A comp ratio (short for compa-ratio or compensation ratio) is a percentage that shows how an employee’s pay compares to the midpoint of their salary range. A comp ratio of 100% means the employee is paid exactly at the target rate for their role. Below 100% means they’re paid under the midpoint, and above 100% means they’re paid over it.
How Comp Ratio Is Calculated
The formula is straightforward: divide the employee’s salary by the midpoint of the pay range for their position, then multiply by 100.
If someone earns $47,000 and the midpoint salary for their role is $49,000, the calculation is $47,000 ÷ $49,000 × 100 = 95.9%. That person’s comp ratio is roughly 96%, meaning they earn slightly below the target for their position.
The “midpoint” can come from two places. An internal comp ratio compares your salary to your company’s own pay structure for your job grade. An external comp ratio compares your salary to market data for similar roles at other companies. Both use the same formula, but the midpoint number changes depending on the reference point.
What the Numbers Mean
Most organizations treat a comp ratio between 80% and 120% as acceptable. Here’s how to read the scale:
- Around 100%: Pay is right where the organization intends it to be, aligned with market rates or internal policy.
- 80% to 90%: Common for newer or developing employees who are still growing into a role. If you’ve been in a position for several years and your ratio sits here, it could signal that your pay hasn’t kept up.
- Above 100%: Typically reflects strong performance, significant experience, or the fact that someone has been in the same role for a long time. It can also mean the employee is ready for promotion into a higher pay band.
- Below 80%: A red flag that pay is significantly below target.
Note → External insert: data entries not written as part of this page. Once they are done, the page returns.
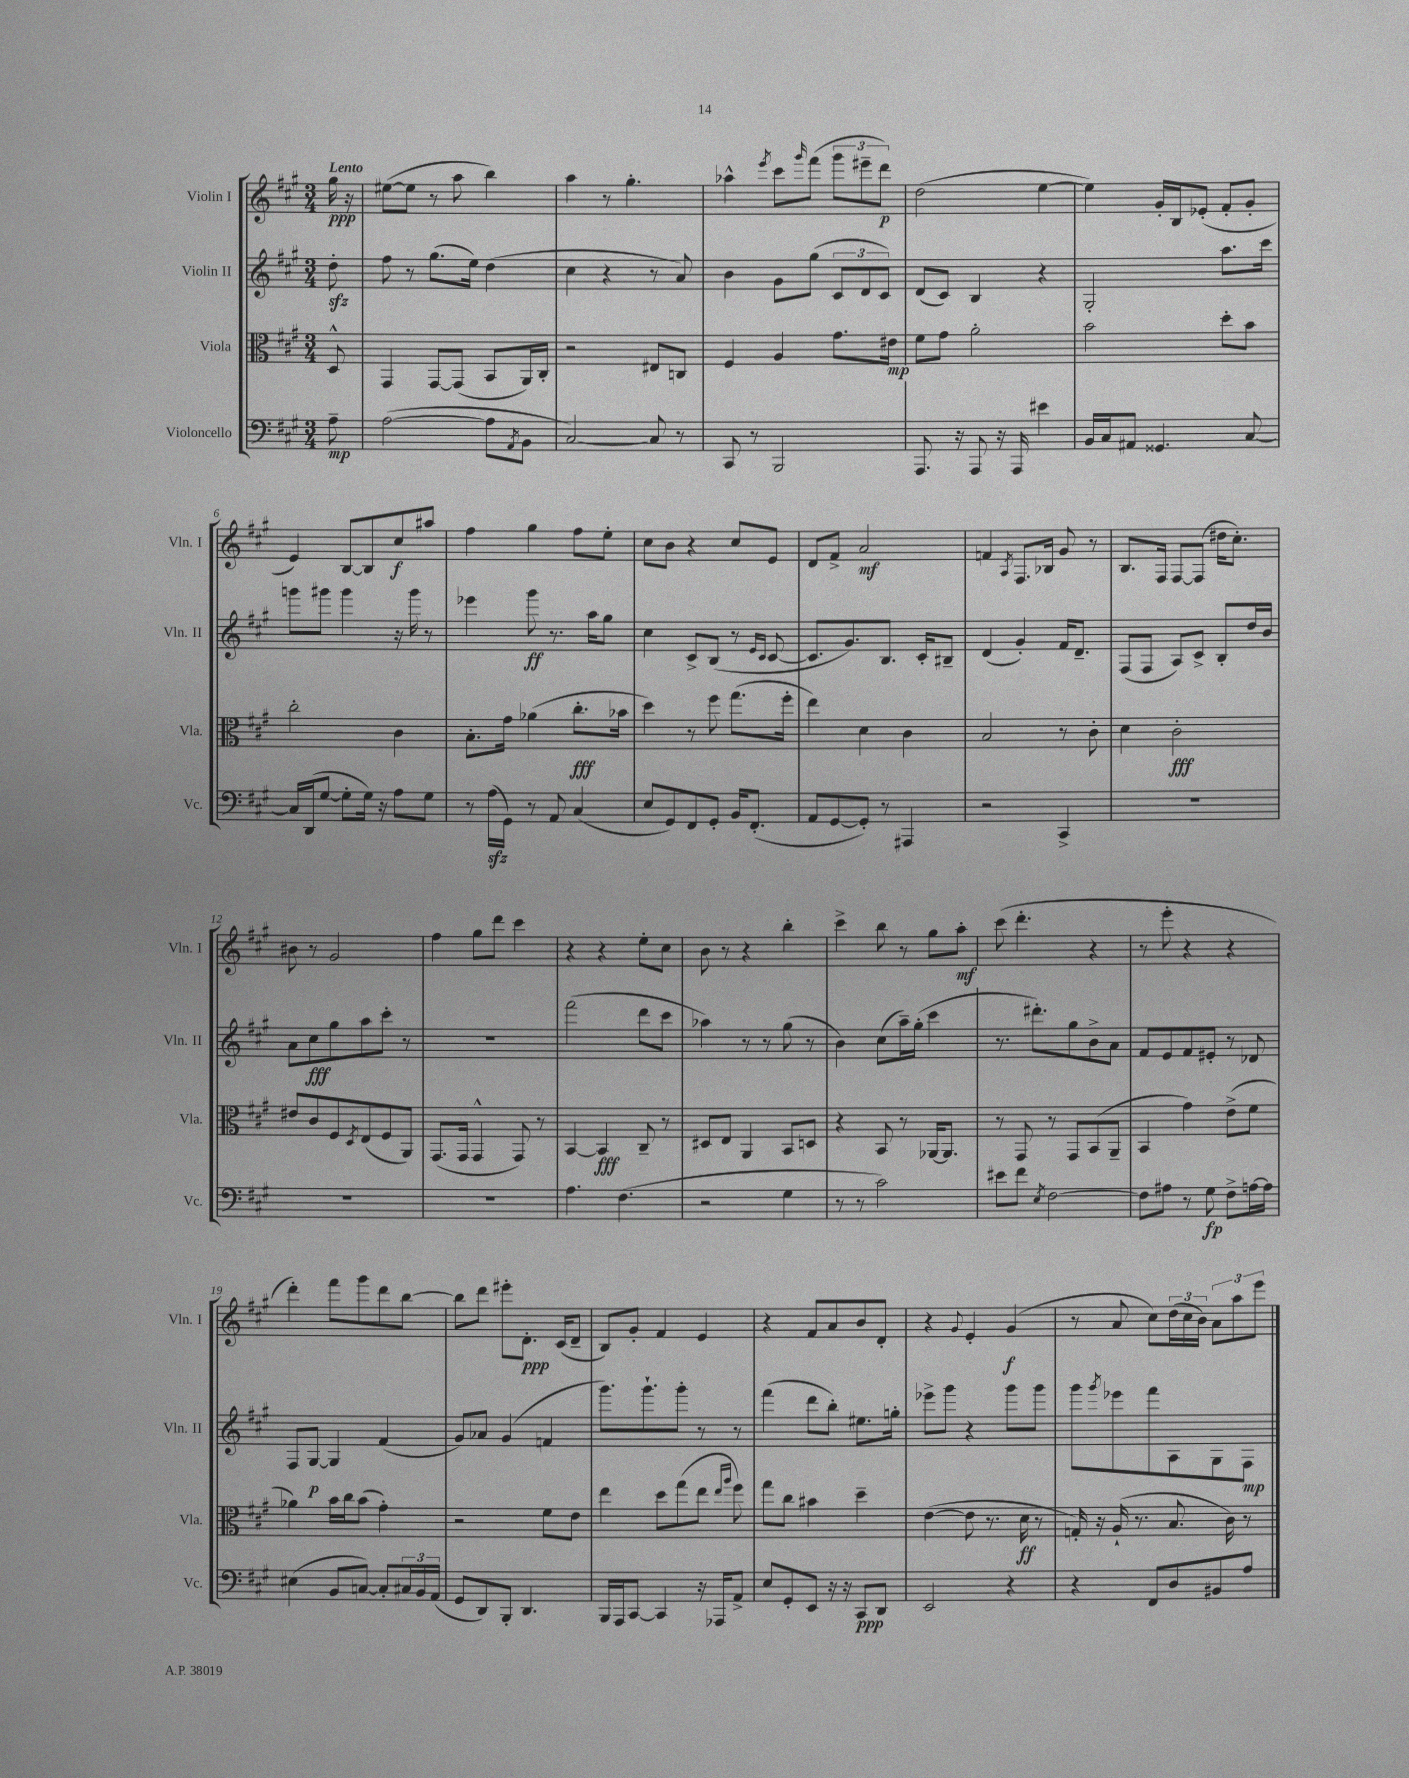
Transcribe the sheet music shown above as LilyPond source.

<<
\new StaffGroup <<
\new Staff = "s0" \with { instrumentName = "Violin I" shortInstrumentName = "Vln. I" } {
    \clef treble \key a \major \numericTimeSignature \time 3/4 \partial 8 \tempo "Lento"
    gis''16\ppp r16 |
    eis''8~( eis''8 r8 a''8 b''4) |
    a''4 r8 gis''4.-. |
    aes''4-^ \acciaccatura { e'''8 } cis'''8 \grace { gis'''16 } fis'''8( \tuplet 3/2 { gis'''8 eis'''8-- d'''8\p) } |
    d''2( e''4~ |
    e''4) gis'16-. b16 ees'8-.( fis'8-. gis'8-. |
    e'4) b8~ b8 cis''8\f ais''8 |
    fis''4 gis''4 fis''8 e''8-. |
    cis''8 b'8 r4 cis''8 e'8 |
    d'8 fis'8-> a'2\mf |
    f'4 \acciaccatura { a8 } fis8. bes16 gis'8 r8 |
    b8. fis16 fis8~ fis8( dis''16 cis''8.-.) |
    bis'8 r8 gis'2 |
    fis''4 gis''8 d'''8 cis'''4 |
    r4 r4 e''8-. cis''8 |
    b'8 r8 r4 b''4-. |
    cis'''4-> b''8 r8 gis''8 a''8-.\mf |
    cis'''8( d'''4.-. r4 |
    r8 e'''8-. r4 r4 |
    d'''4-.) fis'''8 gis'''8 d'''8 b''8~ |
    b''8 d'''8 eis'''8-. d'8.-.\ppp cis'16( d'8-- |
    b8) gis'8-. fis'4 e'4 |
    r4 fis'8 a'8 b'8 d'8-. |
    r4 \appoggiatura { gis'8 } e'4-. gis'4\f( |
    r8 a'8 cis''8) \tuplet 3/2 { d''16( cis''16 b'16) } \tuplet 3/2 { a'8 a''8 e'''8 } \bar "|." |
}
\new Staff = "s1" \with { instrumentName = "Violin II" shortInstrumentName = "Vln. II" } {
    \clef treble \key a \major \numericTimeSignature \time 3/4 \partial 8
    d''8-.\sfz |
    fis''8 r8 gis''8.( e''16) d''4( |
    cis''4 r4 r8 a'8) |
    b'4 gis'8 gis''8( \tuplet 3/2 { cis'8 d'8 cis'8) } |
    d'8( cis'8) b4 r4 |
    gis2-. a''8. cis'''16 |
    g'''8 gis'''8 gis'''4 r16 gis'''16 r8 |
    ees'''4 gis'''8\ff r8. a''16 gis''8 |
    cis''4 cis'8-> b8( r8 \grace { e'16 cis'16 } cis'8~ |
    cis'8. gis'8.) b8. cis'16-. bis8-- |
    d'4( gis'4-.) fis'16 d'8.-- |
    fis8( fis8 a8) cis'8-> b8-. d''16 b'16 |
    a'8 cis''8\fff gis''8 a''8 cis'''8-. r8 |
    R2. |
    fis'''2( d'''8 cis'''8 |
    aes''4) r8 r8 gis''8( r8 |
    b'4) cis''8( a''16--) gis''16-.( cis'''4 |
    r8. dis'''8.-.) gis''8 b'8-> a'8 |
    fis'8 e'8 fis'8 eis'8-. r8 des'8 |
    fis8 gis8~\p gis4 fis'4( |
    gis'8) aes'8 gis'4( f'4 |
    gis'''8.) gis'''8.-! gis'''8-. r8 r8 |
    fis'''4( d'''8 b''8-.) eis''8. g''16-. |
    ees'''8-> gis'''8 r4 gis'''8 gis'''8 |
    gis'''8 \acciaccatura { gis'''8 } ees'''8 fis'''8 a8 gis8 fis8\mp \bar "|." |
}
\new Staff = "s2" \with { instrumentName = "Viola" shortInstrumentName = "Vla." } {
    \clef alto \key a \major \numericTimeSignature \time 3/4 \partial 8
    d8-^ |
    gis,4 gis,8~ gis,8( b,8 a,16) cis16-. |
    r2 eis8 c8 |
    fis4 a4 gis'8. eis'16\mp |
    fis'8 gis'8 a'2-. |
    b'2 d''8-. b'8 |
    cis''2-. cis'4 |
    b8.-. gis'16 aes'4( cis''8.-.\fff bes'16 |
    d''4) r8 fis''8 gis''8.( fis''16-. |
    e''4) d'4 cis'4 |
    b2 r8 cis'8-. |
    d'4 cis'2-.\fff |
    eis'8 cis'8 fis8 \acciaccatura { d8 } e8( fis8 a,8) |
    gis,8.( gis,16 gis,4-^ gis,8) r8 |
    b,4~ b,4\fff cis8-- r8 |
    dis8 e8 a,4 b,8 d8 |
    r4 b,8 r8 aes,16~ aes,8. |
    r8 gis,8 r8 gis,8 b,8( a,8-- |
    b,4 gis'4) e'8->( fis'8 |
    aes'4) b'16 cis''16 b'8( gis'4-.) |
    r2 fis'8 e'8 |
    e''4 d''8 gis''8( e''8 \grace { e''16 a''16 } fis''8) |
    gis''8 cis''8 bis'4 d''4-- |
    e'4~( e'8 r8. d'16\ff r8 |
    g16-.) r16 a16-!( r8. b8. cis'16) r8 \bar "|." |
}
\new Staff = "s3" \with { instrumentName = "Violoncello" shortInstrumentName = "Vc." } {
    \clef bass \key a \major \numericTimeSignature \time 3/4 \partial 8
    a8--\mp |
    a2~( a8 \acciaccatura { a,8 } b,8 |
    cis2~) cis8 r8 |
    cis,8 r8 b,,2 |
    a,,8. r16 a,,8 r16 a,,16 eis'4 |
    b,16 cis16 ais,8 gisis,4. cis8~ |
    cis16 d,16( gis8~ gis8-. gis16) r16 a8 gis8 |
    r8 a16\sfz( gis,16) r8 a,8 cis4( |
    e8 gis,8) fis,8 gis,8-. b,16 fis,8.-.( |
    a,8 gis,8~ gis,8-.) r8 ais,,4 |
    r2 cis,4-> |
    R2. |
    R2. |
    R2. |
    a4. fis4.( |
    r2 gis4 |
    r8 r8 cis'2) |
    eis'8 fis'8 \acciaccatura { e8 } fis2~ |
    fis8 ais8 r8 gis8\fp fis8-> a16~ a16 |
    eis4( b,8 c8~) c8-. \tuplet 3/2 { cis16 b,16 a,16( } |
    gis,8 d,8) b,,8-. d,4. |
    b,,16 a,,16 cis,8~ cis,4 r16 aes,,16 a,8-> |
    e8 gis,8-. e,8 r16 r16 cis,8\ppp d,8 |
    e,2 r4 |
    r4 fis,8 d8 bis,8 a8 \bar "|." |
}
>>
>>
This can happen after a role is reclassified, market rates shift upward, or pay simply hasn’t been reviewed in a while.
A comp ratio above 120% raises a different concern. It usually means the employee has outgrown their current pay grade. Rather than continuing to increase salary within the same band, the next step is often a promotion or role change that places them into a higher range where their pay falls back toward the midpoint.
How Companies Use Comp Ratio
Comp ratio is one of the main tools companies use when deciding annual raises. Many organizations build what’s called a merit increase matrix, which cross-references an employee’s performance rating with their current comp ratio. Someone rated as a high performer with a comp ratio of 85% would typically receive a larger raise than a high performer already sitting at 110%. The logic is simple: the further below midpoint you are, the more room there is to move your pay upward, especially when performance supports it.
HR teams also use comp ratio in bulk to spot pay equity problems. If one demographic group consistently has lower comp ratios than another in the same roles, that pattern points to a systemic gap. Aggregating comp ratios by department, location, or job family gives a quick snapshot of whether pay practices are landing where the company intends.
Comp Ratio vs. Range Penetration
Comp ratio only tells you how pay relates to the midpoint. It doesn’t show where someone falls within the full salary range. That’s where range penetration comes in. Range penetration measures how far a salary has progressed from the minimum to the maximum of the entire pay band.
For example, two employees could both have a comp ratio of 95%, but if one is in a narrow pay band and the other is in a wide one, their positions within their respective ranges look very different. Comp ratio answers “how close to target?” while range penetration answers “how much room is left to grow in this band?” Companies that take compensation seriously use both metrics together.
What It Means for You Personally
If you’re looking up your own comp ratio, the practical takeaway is this: knowing the midpoint of your pay range gives you a concrete anchor for salary conversations. A comp ratio below 90% after you’ve been in a role for more than a year or two is worth raising with your manager, particularly if your performance reviews are solid. It reframes the conversation from “I want more money” to “my pay is measurably below the target for this role.”
Not every company shares salary ranges openly, but an increasing number do, and many jurisdictions now require pay transparency in job postings. If your employer publishes ranges, you can calculate your own comp ratio in seconds. If they don’t, external salary data from compensation surveys or job boards can give you an approximate market midpoint to work with, though the number won’t be as precise as one drawn from your company’s internal structure.